Retype the range from the line holding "flex:1 1 auto;" to the last line of the listing, inclusive, exactly as it appears and with nothing else.

### DATA FOR THE TASK

..........

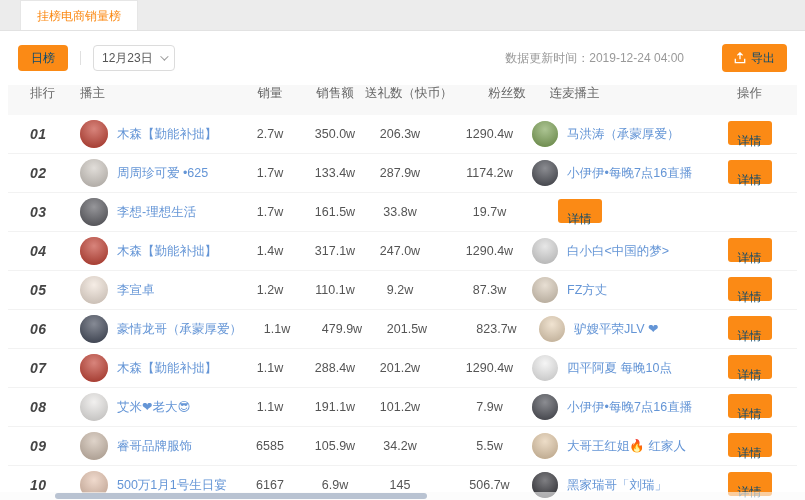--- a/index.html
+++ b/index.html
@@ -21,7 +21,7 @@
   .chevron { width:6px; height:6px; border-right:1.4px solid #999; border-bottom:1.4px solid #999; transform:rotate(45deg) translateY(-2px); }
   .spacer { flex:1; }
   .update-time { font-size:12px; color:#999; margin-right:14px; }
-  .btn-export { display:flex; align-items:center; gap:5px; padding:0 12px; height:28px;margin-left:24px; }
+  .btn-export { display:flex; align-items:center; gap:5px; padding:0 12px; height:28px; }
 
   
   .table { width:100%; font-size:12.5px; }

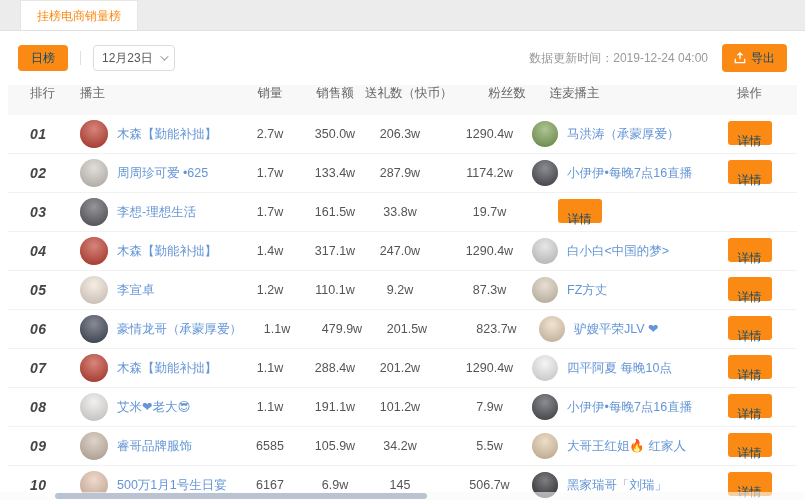--- a/index.html
+++ b/index.html
@@ -33,7 +33,7 @@
   .c-sales { flex:0 0 70px; text-align:center; }
   .c-amount { flex:0 0 60px; text-align:center; }
   .c-gifts { flex:0 0 70px; text-align:center; }
-  .c-fans { flex:0 0 85px; text-align:center;margin-left:12px; }
+  .c-fans { flex:0 0 85px; text-align:center; }
   .c-cohost { flex:1 1 auto; display:flex; align-items:center; gap:9px; overflow:hidden; }
   .c-action { flex:0 0 95px; text-align:center; }
   .rank-num { font-style:italic; font-weight:bold; font-size:14px; color:#454545; letter-spacing:.5px; }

..........

### SOLVED EXERCISE
   .c-cohost { flex:1 1 auto; display:flex; align-items:center; gap:9px; overflow:hidden; }
   .c-action { flex:0 0 95px; text-align:center; }
   .rank-num { font-style:italic; font-weight:bold; font-size:14px; color:#454545; letter-spacing:.5px; }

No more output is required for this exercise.